Even using this soft-boiled endpoint, only 18 of the 66 patients (27 percent) met criteria for response. However, these 18 responders should really be calculated against the total 88 patients approved for study, providing an even lower 20 percent result. Indeed, the most rigorous investigators would demand that these 18 be measured against the total 106 patient cohort, which would provide a response rate of a mere 16.9 percent.
Since most investigators don’t have the luxury of inventing their own criteria for response, we might examine this manuscript in the context of more widely used criteria like RECIST. In this context, the objective response rate of six out of 66 was 10 percent, with an additional 14 patients (21 percent) revealing stable disease for four months. However, again using the intention-to-treat analysis (the criteria other investigators must live by) the objective response rate falls to more like 6.8 percent (6/88) or most rigorously 5.7 percent (6/106).

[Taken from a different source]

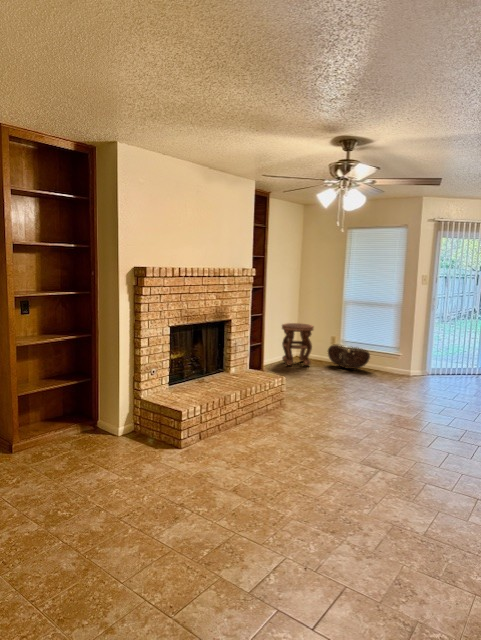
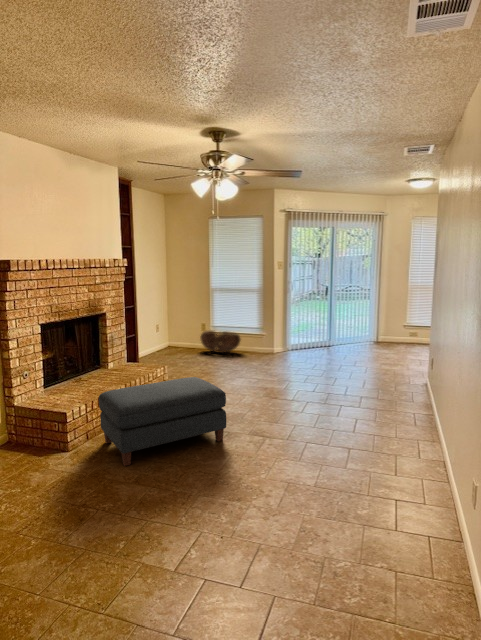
side table: present [282,323,313,366] -> none [153,312,185,356]
ottoman: none [212,391,336,471] -> present [99,377,226,466]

Furthermore, four of the six (66 percent) objective responders, by RECIST criteria, and nine of the 18 (50 percent) were found in breast and ovarian cancers (mostly breast) known to be among the most chemo-responsive of all epithelial neoplasms. By these standards, the capacity of molecular profiling to identify responders begins to seem a bit underwhelming.
The design of the trail also raises some questions:
First, the principle end point is IHC (immunohistochemistry), followed by microarray
Yet, the specific predictive validity of the micro-array analysis is not addressed
While the authors note that IHC is a well-established and widely used methodology, they largely skirt the second issue noting only that “For MA (microarray), excellent reviews and commentary have been written on the subject of gene arrays and their potential and actual use for predicting clinical response for chemotherapy.”
In essence, we are left with a report that provides a very low objective response rate and succeeds only by meeting its own invented criteria to support the predictive validity for what appears to be mostly an established use of IHC. Should we consider this the birth of molecular profiling? By comparison, our functional platform in similarly heavily pretreated patients has consistently provided significantly higher response rates than those reported in the current analysis. Is it not time for the molecular profiles to match our results?